The North American Menopause Society (NAMS) latest recommendations say, “For survivors of breast cancer with GSM, low-dose vaginal ET (estrogen therapy) or DHEA may be considered in consultation with their oncologists if bothersome symptoms persist after a trial on nonhormone therapy. There is increased concern with low-dose vaginal ET for women on AIs (Aromatase Inhibitors).”
As medicine and science evolve, recommendations change. I wanted to share this paper in the Journal of the National Cancer Institute reported in Medical Express, which states that “menopausal hormone therapy for breast cancer survivors is not associated with breast cancer reoccurrence.”
Here are some more key points:
“Hot flashes and night sweats, as well as vaginal dryness and urinary tract infections, plague breast cancer survivors frequently. These symptoms worsen the quality of life and can lead patients to discontinue therapy. These symptoms may be alleviated by vaginal estrogen therapy or menopausal hormone therapy. However, the safety of systemic and vaginal estrogen use among breast cancer survivors, particularly those with estrogen receptor-positive disease, has been unclear.
Many doctors caution breast cancer survivors against using menopausal hormone therapy following the demonstration of an increased risk of breast cancer recurrence in two trials in the 1990s. Though subsequent studies have not shown increased recurrence, such studies had serious limitations, including small sample sizes and short follow-up periods.
Researchers here investigated the association between hormonal treatment with the risk of breast cancer recurrence and mortality in a large cohort of Danish postmenopausal women treated for early-stage estrogen receptor-positive breast cancer.

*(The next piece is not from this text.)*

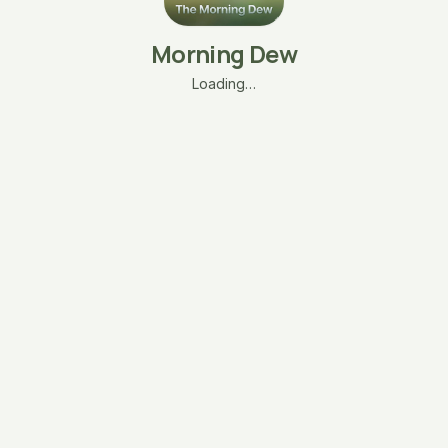
Morning Dew
Loading…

The study included longitudinal data from a national cohort of postmenopausal women, diagnosed between 1997 and 2004 with early-stage breast cancer who received no treatment or five years of hormone therapy, as ascertained from Denmark’s national prescription registry.
Among 8461 women who had not received vaginal estrogen therapy or menopausal hormone therapy before a breast cancer diagnosis, 1957 and 133 used vaginal estrogen therapy or menopausal hormone therapy, respectively, after diagnosis. The researchers here found no increase in the risk of recurrence or mortality for those who received either vaginal estrogen therapy or menopausal hormone therapy.”
I think this cohort study will help crack open the conversation between doctors and breast cancer patients about the safety of vaginal estrogen therapy. I know it is hard to keep up with the changing philosophy. However, we must thank science for continuing to study and learn.
If you are experiencing some of the symptoms of GSM and have tried over-the-counter treatment to no avail, take this information in with you and have a conversation with your Oncologist and your Menopause Specialist. Your quality of life is very important.
Do not give up until you get the help you need and deserve!